:: Task material

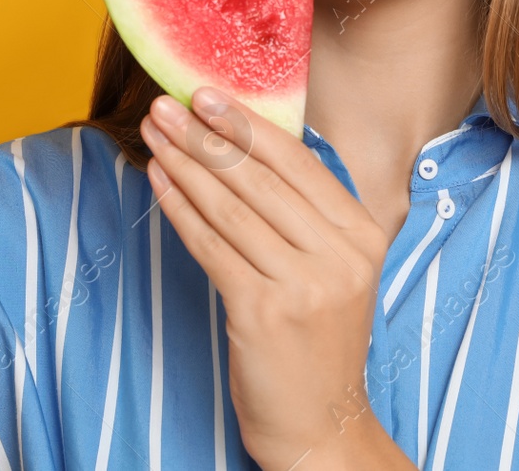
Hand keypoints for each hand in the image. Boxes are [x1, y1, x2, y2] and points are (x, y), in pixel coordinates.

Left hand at [140, 88, 411, 470]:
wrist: (319, 425)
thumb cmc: (317, 343)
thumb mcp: (334, 272)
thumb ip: (307, 218)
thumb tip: (246, 149)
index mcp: (365, 235)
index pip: (300, 164)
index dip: (250, 124)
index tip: (208, 93)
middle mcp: (342, 255)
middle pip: (262, 180)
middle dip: (208, 136)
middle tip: (167, 103)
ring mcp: (306, 285)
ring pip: (233, 209)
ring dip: (185, 165)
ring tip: (154, 135)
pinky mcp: (264, 313)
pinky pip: (212, 248)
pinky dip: (180, 211)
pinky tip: (158, 184)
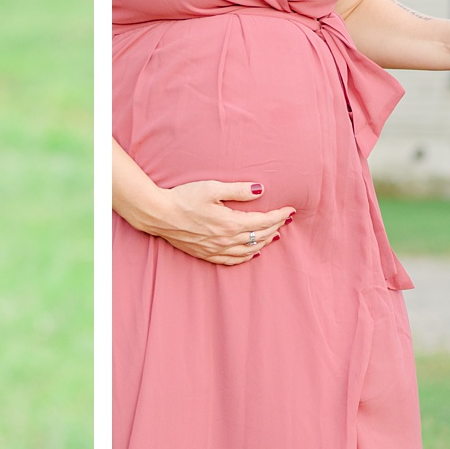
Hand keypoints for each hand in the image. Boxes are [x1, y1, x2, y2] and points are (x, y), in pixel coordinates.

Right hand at [129, 179, 295, 266]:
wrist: (159, 215)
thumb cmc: (184, 198)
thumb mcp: (212, 188)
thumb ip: (238, 190)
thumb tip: (261, 190)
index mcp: (230, 223)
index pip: (264, 221)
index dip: (280, 216)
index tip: (290, 210)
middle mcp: (226, 240)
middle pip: (260, 236)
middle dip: (276, 227)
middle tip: (285, 220)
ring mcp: (217, 249)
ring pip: (249, 250)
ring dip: (265, 242)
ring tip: (275, 234)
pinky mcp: (207, 254)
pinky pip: (233, 260)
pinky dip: (247, 256)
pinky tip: (253, 252)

::::

What is needed is an exact copy of the entries, without any images.

Hand keypoints for each hand in the image. Boxes are [x1, y1, x2, y2] and points are (x, y), in pixel coordinates.

Left hand at [140, 88, 411, 470]:
wrist: (319, 425)
thumb cmc: (317, 343)
thumb mcp: (334, 272)
thumb ip: (307, 218)
thumb tip: (246, 149)
index mcp: (365, 235)
index pip: (300, 164)
index dip: (250, 124)
index tip: (208, 93)
middle mcp: (342, 255)
middle pip: (262, 180)
middle dip: (208, 136)
middle tip: (167, 103)
ring mcp: (306, 285)
ring pip: (233, 209)
ring dip: (185, 165)
ring tip: (154, 135)
pinky mcp: (264, 313)
pinky pip: (212, 248)
pinky dip: (180, 211)
pinky tip: (158, 184)
Hand keypoints for each hand in the image. Boxes are [x1, y1, x2, y2] and points are (x, y), in pixel coordinates.

Right hand at [129, 179, 295, 266]:
wrist: (159, 215)
thumb cmc: (184, 198)
thumb mcp: (212, 188)
thumb ip: (238, 190)
thumb tip: (261, 190)
index mcp: (230, 223)
index pip: (264, 221)
index dip: (280, 216)
index tip: (290, 210)
middle mcp: (226, 240)
middle pip: (260, 236)
middle dip: (276, 227)
middle tip: (285, 220)
ring mcp: (217, 249)
ring pip: (249, 250)
ring dip: (265, 242)
ring tip: (275, 234)
pinky mcp: (207, 254)
pinky pip: (233, 260)
pinky dip: (247, 256)
pinky tip: (253, 252)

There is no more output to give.